Still, torchbearers remain prepared for the circumstances they will face. There are specially designed containers that protect the flame and the backup flame when traveling by airplane. In 2000, when the Olympic torch traveled underwater to Australia, an underwater flare was utilized. It does not matter if the flame has to be relit once or twice during its journey. What matters most is that it keeps burning in the Olympic cauldron from the opening ceremony to the moment it is snuffed out in the closing ceremony.

Has the Olympic Torch Ever Gone Out?

The organizers try their utmost to keep the torch burning during the Olympic torch relay. But accidents do still happen on the road. As journalists tail the journey of the torch closely, these accidents also often come to light.

Natural disasters might have an effect on the torch relay. The 1964 Tokyo Olympics had a typhoon damage the airplane that was carrying the torch. A backup plane had to be called in and a second flame was quickly sent over to make up for lost time.

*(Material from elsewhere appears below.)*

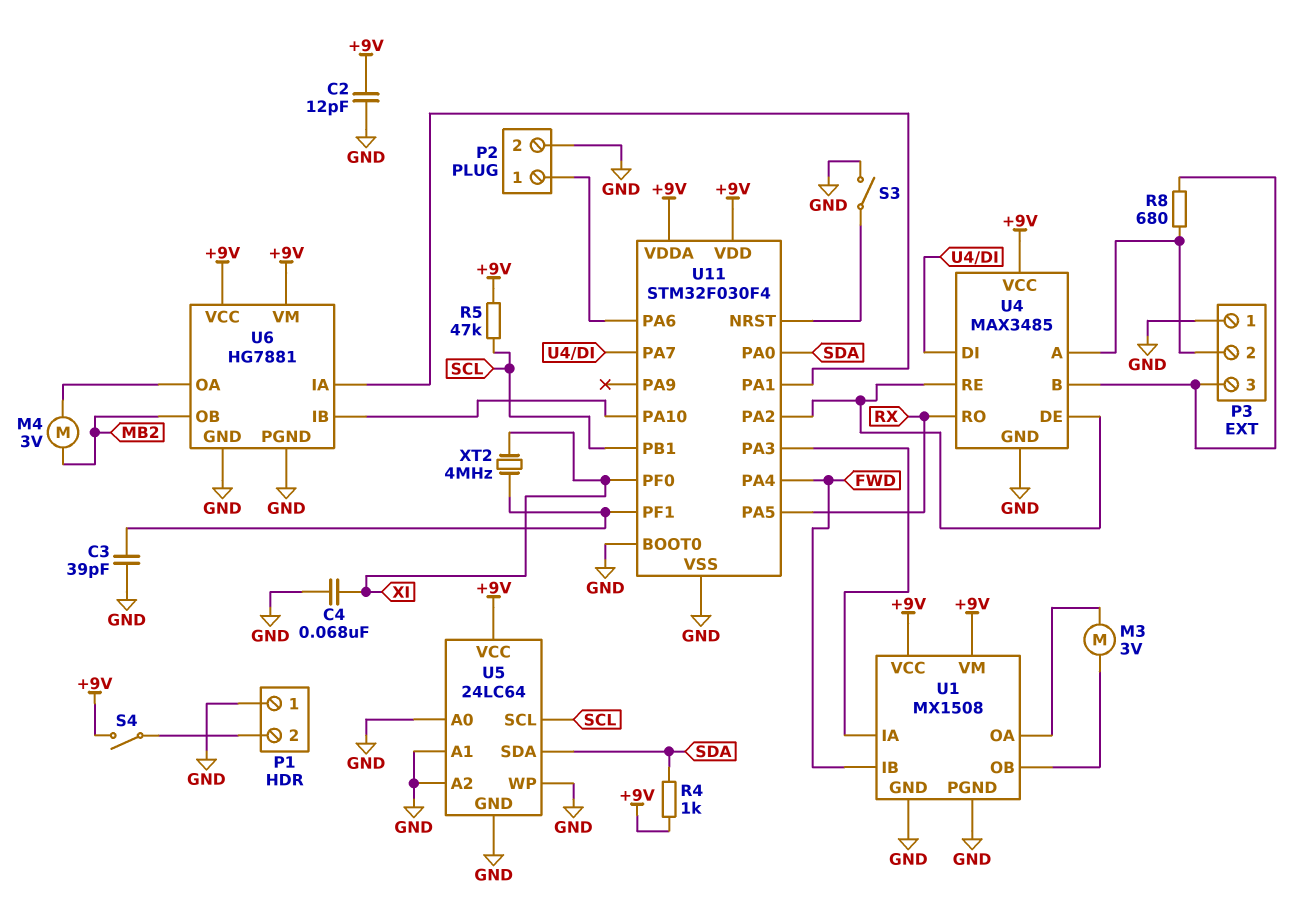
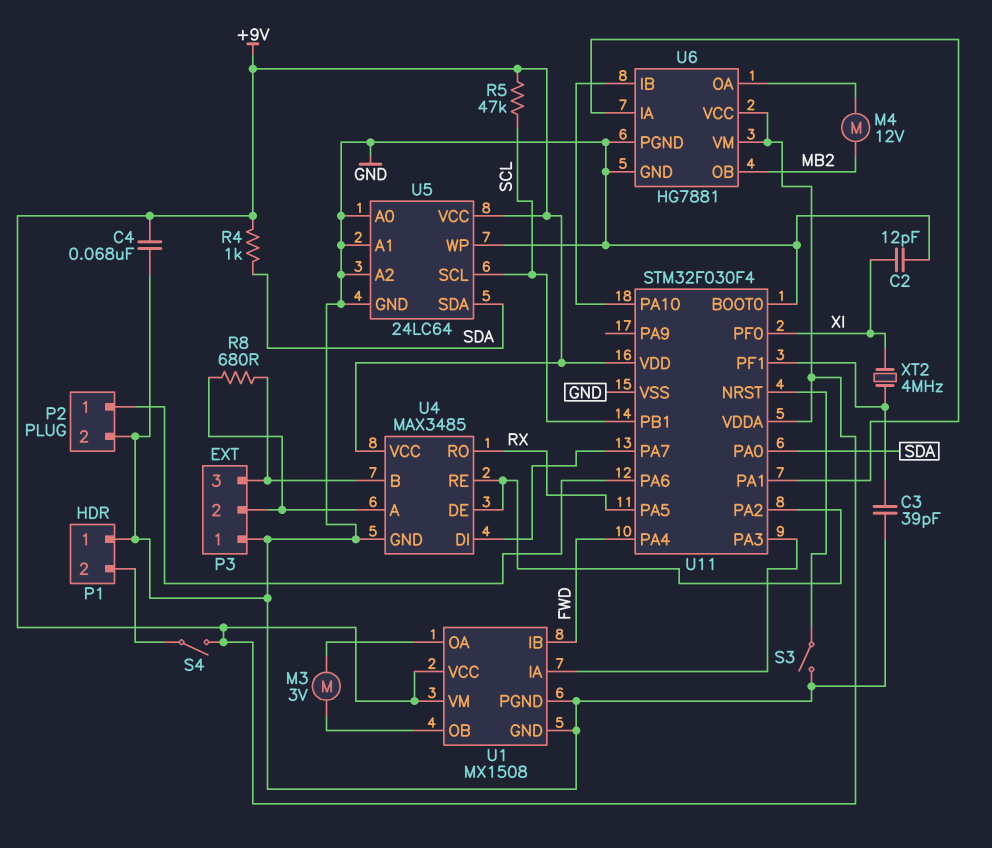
C2: 12pF (+9V, GND) -> 12pF (GND, XI)
C4: 68nF (GND, XI) -> 68nF (+9V, GND)
M4: motor 3V (MB2, U6/OA) -> motor 12V (MB2, U6/OA)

In 2014, during the Sochi Olympics in Russia, a journalist reported that the flame had gone out 44 times on its journey from Olympia to Sochi. The wind blew the torch out just moments after it was lit by Russian president Vladimir Putin at the Kremlin.

In 2016, there was a protest by government employees in Angra dos Reis in Brazil. They had not been paid their wages. Protestors stole the torch from an event and purposefully put it out just before the Rio de Janeiro Olympics. The same thing also happened in Paris during the worldwide torch relay prior to the 2008 Beijing Olympics.

A protest by a veterinary student called Barry Larkin at the 1956 Melbourne Games in Australia had the strangely opposite effect. Larkin tricked onlookers by carrying a fake torch. It was meant to be a protest against the relay. He set some undergarments on fire, placed them in a plum pudding can, and attached it to a chair leg. He even managed to successfully hand over the fake torch to the Mayor of Sidney and escaped without attracting notice.